Will anything bottleneck a GTX970?

And if not, since my mobo is SLI capable, is there any trick/reason to put my 660Ti alongside it? I am talking about where in the past one card would function as a physics card? Or has that gone the way of the Dodo?
 
I'm guessing maybe just the CPU but as with most systems, if you have a standard HDD, that might be the biggest "slow" performer of the lot, as it will immensely impact reading/loading times.
 
+1 to the HDD comment. An SSD changes everything, although isn't really related to GPU performance.

It would make a fun experiment but I wouldn't bother with the physics card. Very few games would use it and it'll be stealing PCIe lanes from your 970. Sandy Bridge CPUs only have 16 PCIe 2.0 lanes to work with and that 970 will take as many as you can offer. PCIe lanes rarely have any appreciable performance impact but putting a 970 on 8 PCIe 2.0 lanes might be pushing it.

Buy the card, benchmark the different setups and let us know the results! :)
 
I'm guessing maybe just the CPU but as with most systems, if you have a standard HDD, that might be the biggest "slow" performer of the lot, as it will immensely impact reading/loading times.

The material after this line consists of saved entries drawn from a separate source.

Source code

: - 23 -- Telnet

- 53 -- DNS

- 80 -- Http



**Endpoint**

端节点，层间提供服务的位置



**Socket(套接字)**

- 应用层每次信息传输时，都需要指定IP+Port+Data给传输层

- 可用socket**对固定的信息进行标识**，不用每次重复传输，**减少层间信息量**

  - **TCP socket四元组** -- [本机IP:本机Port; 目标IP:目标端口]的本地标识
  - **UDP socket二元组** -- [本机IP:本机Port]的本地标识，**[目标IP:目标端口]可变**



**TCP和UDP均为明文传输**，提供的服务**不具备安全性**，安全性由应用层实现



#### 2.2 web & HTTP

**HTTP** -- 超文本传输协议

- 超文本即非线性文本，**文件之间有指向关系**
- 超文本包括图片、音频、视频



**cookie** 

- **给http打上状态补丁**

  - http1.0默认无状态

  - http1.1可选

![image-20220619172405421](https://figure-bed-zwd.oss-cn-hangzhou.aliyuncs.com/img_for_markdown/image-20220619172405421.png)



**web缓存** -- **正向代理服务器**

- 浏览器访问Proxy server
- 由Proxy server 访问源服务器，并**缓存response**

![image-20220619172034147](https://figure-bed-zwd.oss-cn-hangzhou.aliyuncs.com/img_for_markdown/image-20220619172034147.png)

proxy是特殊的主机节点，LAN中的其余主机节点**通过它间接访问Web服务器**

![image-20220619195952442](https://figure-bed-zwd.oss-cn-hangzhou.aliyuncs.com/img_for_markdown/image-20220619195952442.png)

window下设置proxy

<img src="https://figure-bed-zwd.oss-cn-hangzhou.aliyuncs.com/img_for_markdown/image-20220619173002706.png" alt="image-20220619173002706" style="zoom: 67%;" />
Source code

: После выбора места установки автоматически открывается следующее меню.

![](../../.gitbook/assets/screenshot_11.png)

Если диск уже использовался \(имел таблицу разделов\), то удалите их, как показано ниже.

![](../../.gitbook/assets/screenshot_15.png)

How is a 2600k going to bottleneck a 970???
 
How is a 2600k going to bottleneck a 970???

As per iamgglz " Sandy Bridge CPUs only have 16 PCIe 2.0"!!! Maybe not much, but after the HDD I'd suggest that would be the other closest issue to "bottleneckking" the GPU
 
I've done some more looking around and found stuff like this:

image010.png


If switching from 16x to 8x pcie 2.0 bottlenecks these cards it'll definitely bottleneck your 970 horribly. Stick to one card.
 
1. Get a 970.
2. Get a SSD.
3. Be sad about your credit card.
 
Sandy Bridge CPUs only have 16 PCIe 2.0 lanes to work with and that 970 will take as many as you can offer.

The spec for the mobo says PCIe Gen3, does the CPU being Sandy Bridge drop performance of the GPU slot to 2.0 levels?
 
Is there a performance difference if you only have one card? Was thinking of 290 xfire, i guess not...

If you want to xfire/sli then I would definitely recommend a CPU upgrade. A single card will be fine.
I've run my single 980 on Sandy Bridge, Ivy Bridge and now Haswell and haven't seen any (GPU score) difference in benchmarks.